Я положил руку на ее крошечные холодные пальчики… Она взглянула на меня — и ее темные веки, опушенные золотистыми ресницами, как у древних статуй, закрылись снова. Спустя мгновенье они заблистали в полутьме… Слеза их смочила.
Я не шевелился по-прежнему.
— Экая я! — проговорила вдруг Лукерья с неожиданной силой и, раскрыв широко глаза, постаралась смигнуть с них слезу. — Не стыдно ли? Чего я? Давно этого со мной не случалось… с самого того дня, как Поляков Вася у меня был прошлой весной. Пока он со мной сидел да разговаривал — ну, ничего; а как ушел он — поплакала я таки в одиночку! Откуда бралось!.. Да ведь у нашей сестры слезы некупленные. Барин, — прибавила Лукерья, — чай, у вас платочек есть… Не побрезгуйте, утрите мне глаза.
Я поспешил исполнить ее желание — и платок ей оставил. Она сперва отказывалась… на что, мол, мне такой подарок? Платок был очень простой, но чистый и белый. Потом она схватила его своими слабыми пальцами и уже не разжала их более. Привыкнув к темноте, в которой мы оба находились, я мог ясно различить ее черты, мог даже заметить тонкий румянец, проступивший сквозь бронзу ее лица, мог открыть в этом лице — так по крайней мере мне казалось — следы его бывалой красоты.
— Вот вы, барин, спрашивали меня, — заговорила опять Лукерья, — сплю ли я? Сплю я точно редко, но всякий раз сны вижу, хорошие сны! Никогда я больной себя не вижу: такая я всегда во сне здоровая да молодая… Одно горе: проснусь я, потянуться хочу хорошенько — ан я вся как скованная. Раз мне какой чудный сон приснился! Хотите, расскажу вам? — Ну, слушайте. — Вижу я, будто стою я в поле, а кругом рожь, такая высокая, спелая, как золотая!.. И будто со мной собачка рыженькая, злющая-презлющая — все укусить меня хочет. И будто в руках у меня серп, и не простой серп, а самый как есть месяц, вот когда он на серп похож бывает. И этим самым месяцем должна я эту самую рожь сжать дочиста. Только очень меня от жары растомило, и месяц меня слепит, и лень на меня нашла; а кругом васильки растут, да такие крупные! И все ко мне головками повернулись. И думаю я: нарву я этих васильков; Вася прийти обещался — так вот я себе венок сперва совью; жать-то я еще успею. Начинаю я рвать васильки, а они у меня промеж пальцев тают да тают, хоть ты что! И не могу я себе венок свить. А между тем я слышу — кто-то уж идет ко мне, близко таково, и зовет: Луша!
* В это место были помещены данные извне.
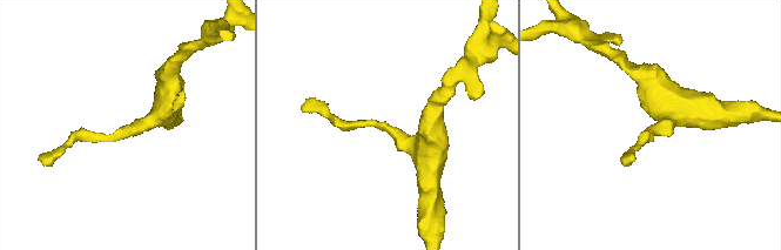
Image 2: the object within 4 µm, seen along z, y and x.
inspect em planes letters at 2:(126, 131)

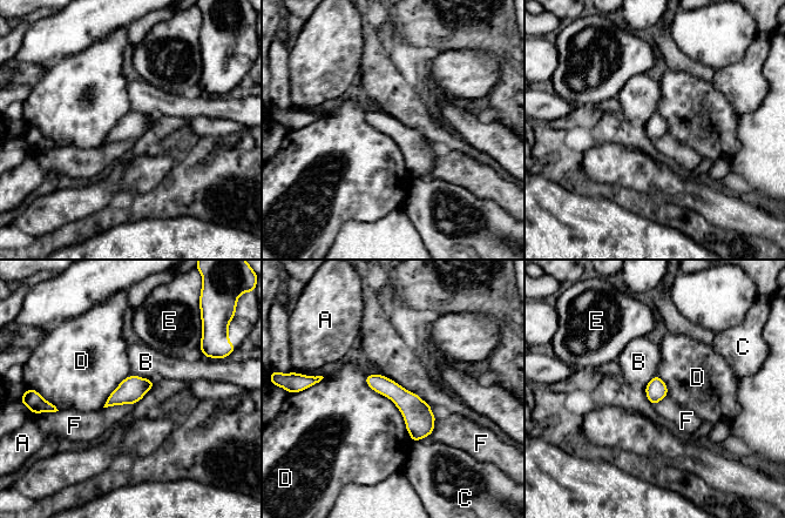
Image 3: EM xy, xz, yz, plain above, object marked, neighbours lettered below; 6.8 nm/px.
accept # A other, B other, C other, D other, E other, F other; border 3:(366, 375), (412, 441); one cell here

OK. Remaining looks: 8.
inspect 3d 2um at 1:(268, 158) # small branch off a trunk

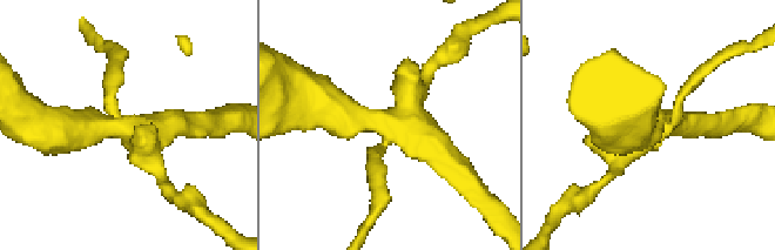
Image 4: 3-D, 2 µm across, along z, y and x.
inspect em planes letters at 4:(124, 128) # arms 4; now the EM

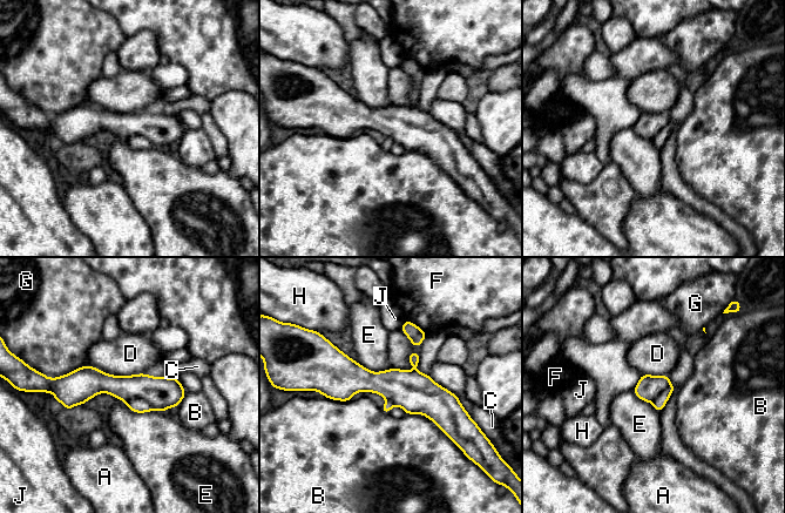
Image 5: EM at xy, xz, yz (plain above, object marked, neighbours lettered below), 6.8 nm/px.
detach 5:(136, 405) # A other, B other, C other, D other, E other, F other, G other, H other, J other; border 5:(124, 402), (142, 398), (154, 410); a second cell is stuck on

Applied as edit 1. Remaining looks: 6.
inspect overview

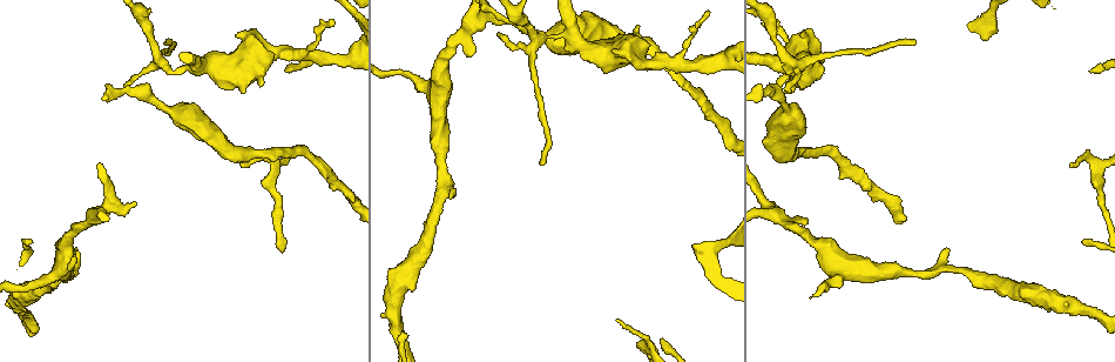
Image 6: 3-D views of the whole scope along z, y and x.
inspect 3d 4um at 6:(263, 58) # arms part here

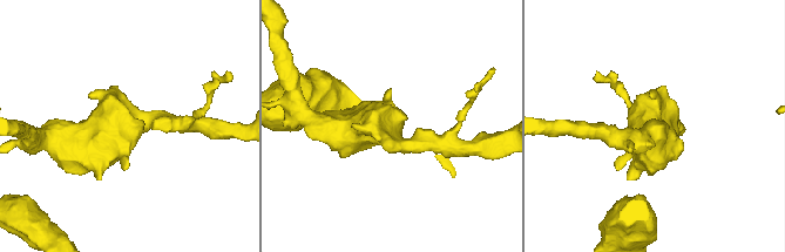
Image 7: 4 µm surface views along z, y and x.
inspect em 3.6um planes letters at 7:(392, 135) # now the EM

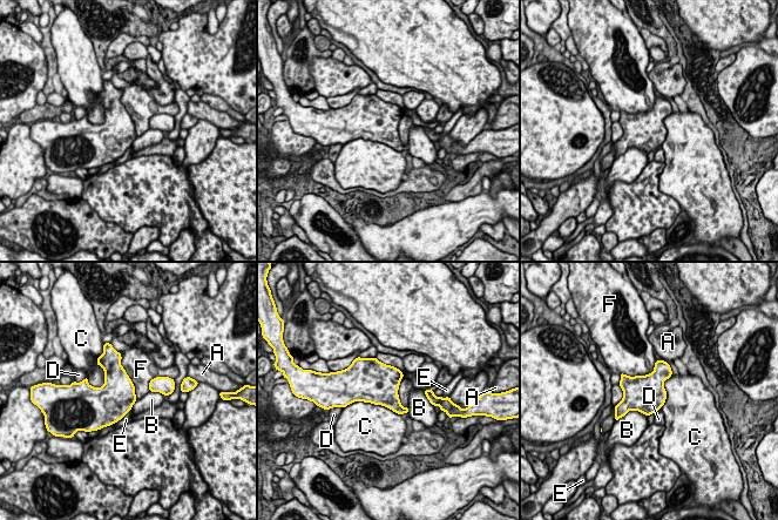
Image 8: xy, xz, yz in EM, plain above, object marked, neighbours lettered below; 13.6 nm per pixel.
accept # longest_contact C 700 nm; A other, B other, C other, D other, E other, F other; border 8:(120, 353), (121, 365), (137, 398); all the same cell

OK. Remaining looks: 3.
stop edits detach@5; rest unchecked

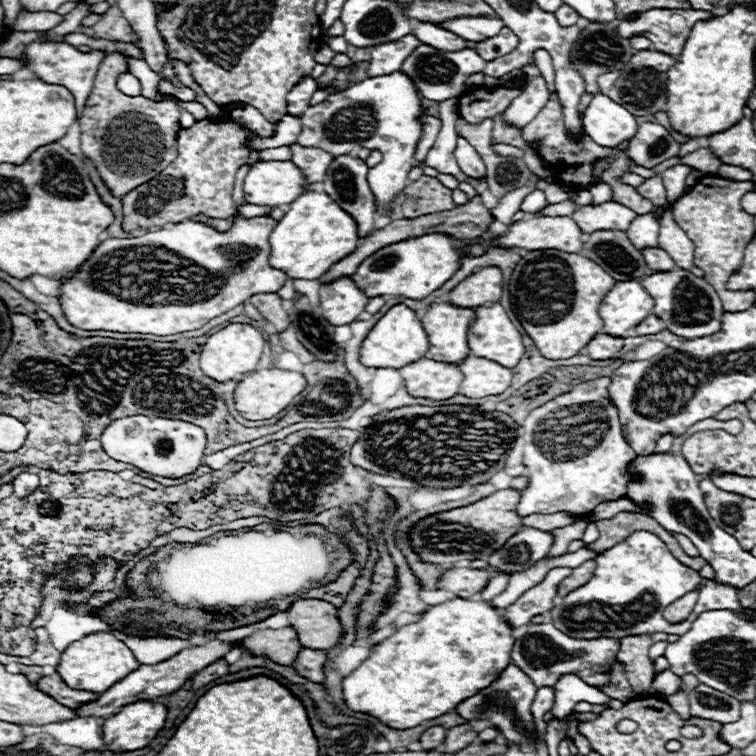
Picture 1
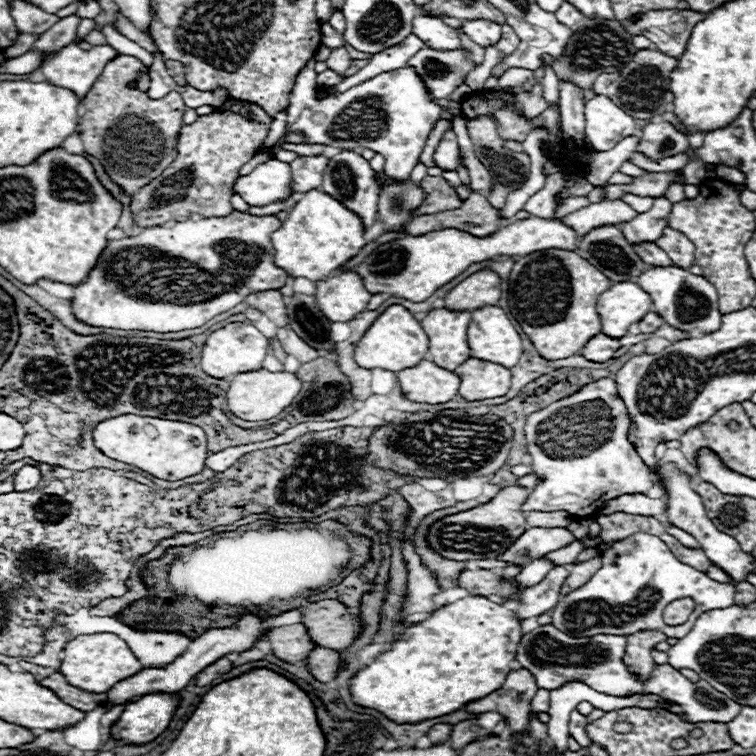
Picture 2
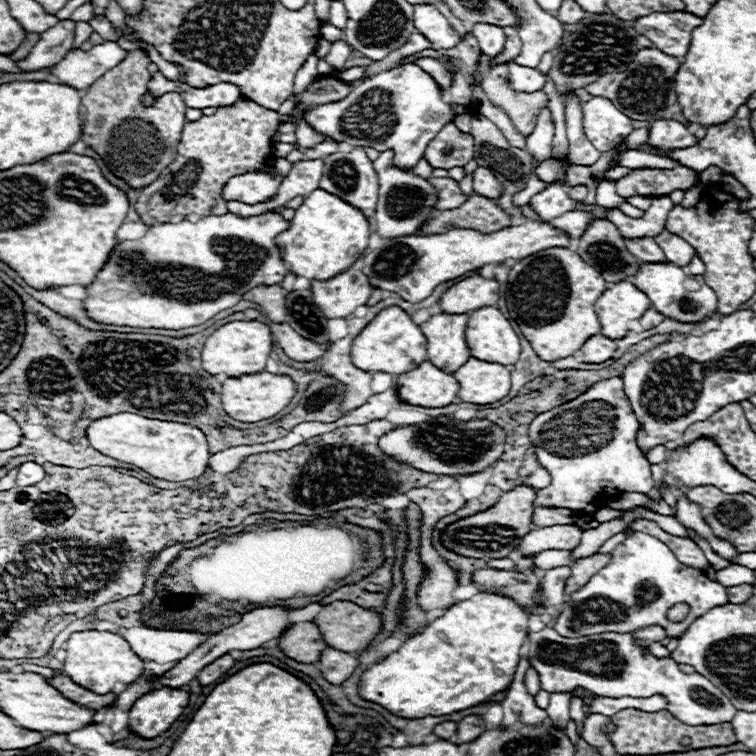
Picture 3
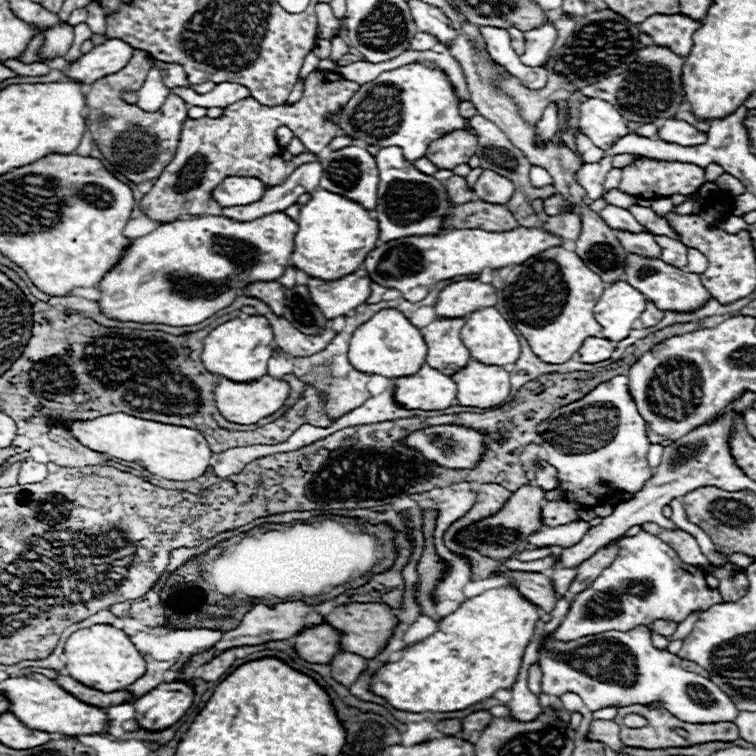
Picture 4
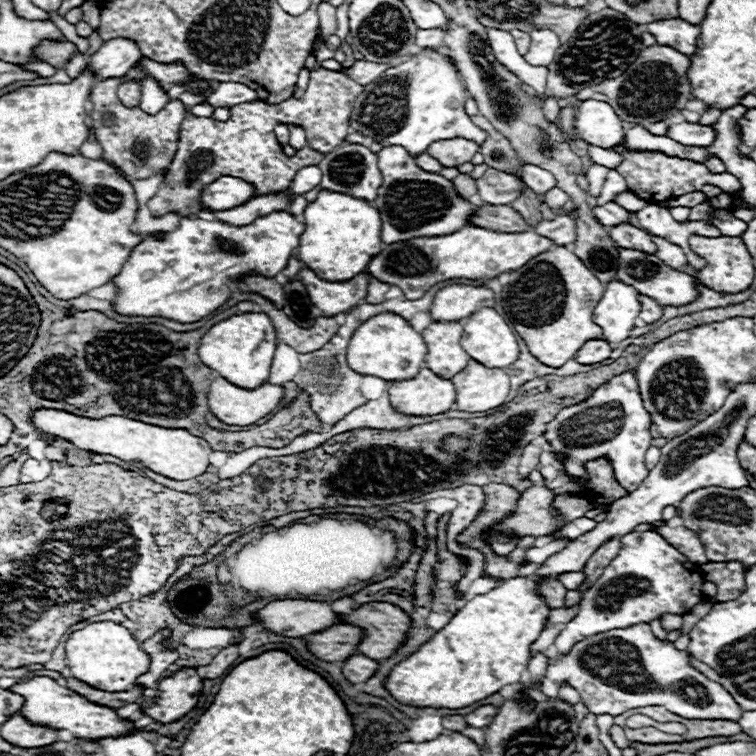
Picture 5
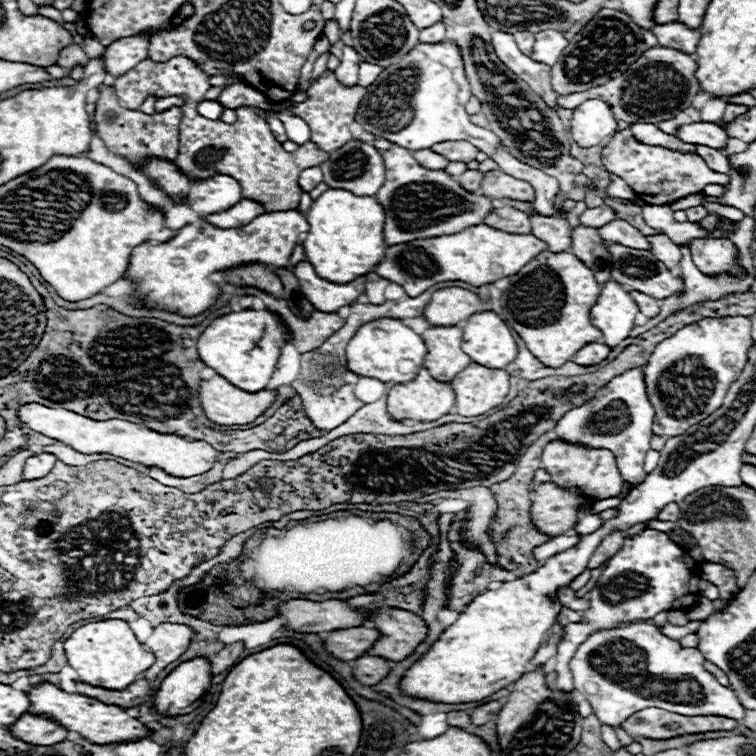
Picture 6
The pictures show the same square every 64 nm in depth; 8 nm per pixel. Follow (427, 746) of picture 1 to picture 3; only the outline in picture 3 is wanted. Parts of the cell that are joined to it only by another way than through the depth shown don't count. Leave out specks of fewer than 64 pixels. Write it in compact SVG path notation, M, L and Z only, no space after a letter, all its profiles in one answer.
M442 722L434 728L434 734L438 734L442 740L448 740L456 734L456 730L458 730L458 722Z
Луша!.. Ай, думаю, беда — не успела! Все равно, надену я себе на голову этот месяц заместо васильков. Надеваю я месяц, ровно как кокошник, и так сама сейчас вся засияла, все поле кругом осветила. Глядь — по самым верхушкам колосьев катит ко мне скорехонько — только не Вася, а сам Христос! И почему я узнала, что это Христос, сказать не могу, — таким его не пишут, а только он! Безбородый, высокий, молодой, весь в белом, — только пояс золотой, — и ручку мне протягивает. «Не бойся, говорит, невеста моя разубранная, ступай за мною; ты у меня в царстве небесном хороводы водить будешь и песни играть райские». И я к его ручке как прильну! Собачка моя сейчас меня за ноги… но тут мы взвились! Он впереди… Крылья у него по всему небу развернулись, длинные, как у чайки, — и я за ним! И собачка должна отстать от меня. Тут только я поняла, что эта собачка — болезнь моя и что в царстве небесном ей уже места не будет.
Лукерья умолкла на минуту.
— А то еще видела я сон, — начала она снова, — а быть может, это было мне видение — я уж и не знаю. Почудилось мне, будто я в самой этой плетушке лежу и приходят ко мне мои покойные родители — батюшка да матушка — и кланяются мне низко, а сами ничего не говорят. И спрашиваю я их: зачем вы, батюшка и матушка, мне кланяетесь? А затем говорят, что так как ты на сем свете много мучишься, то не одну ты свою душеньку облегчила, но и с нас большую тягу сняла. И нам на том свете стало много способнее. Со своими грехами ты уже покончила; теперь наши грехи побеждаешь. И, сказавши это, родители мне опять поклонились — и не стало их видно: одни стены видны. Очень я потом сомневалась, что это такое со мною было. Даже батюшке на духу рассказала. Только он так полагает, что это было не видение, потому что видения бывают одному духовному чину.
— А то вот еще какой мне был сон, — продолжала Лукерья. — Вижу я, что сижу я этак будто на большой дороге под ракитой, палочку держу оструганную, котомка за плечами и голова платком окутана — как есть странница! И идти мне куда-тo далеко-далеко на богомолье. И проходят мимо меня все странники; идут они тихо, словно нехотя, все в одну сторону; лица у всех унылые и друг на дружку все очень похожи. И вижу я: вьется, мечется между ними одна женщина, целой головой выше других, и платье на ней особенное, словно не наше, не русское. И лицо тоже особенное, постное лицо, строгое. И будто все другие от нее сторонятся; а она вдруг верть — да прямо ко мне. Остановилась и смотрит; а глаза у ней, как у сокола, желтые, большие и светлые-пресветлые. И спрашиваю я ее: «Кто ты?» А она мне говорит: «Я смерть твоя». Мне чтобы испугаться, а я напротив — рада-радехонька, крещусь! И говорит мне та женщина, смерть моя: «Жаль мне тебя, Лукерья, но взять я тебя с собою не могу. Прощай!» Господи! как мне тут грустно стало!.. «Возьми меня, говорю, матушка, голубушка, возьми!» И смерть моя обернулась ко мне, стала мне выговаривать… Понимаю я, что назначает она мне мой час, да непонятно так, неявственно… После, мол, Петровок… С этим я проснулась. Такие-то у меня бывают сны удивительные!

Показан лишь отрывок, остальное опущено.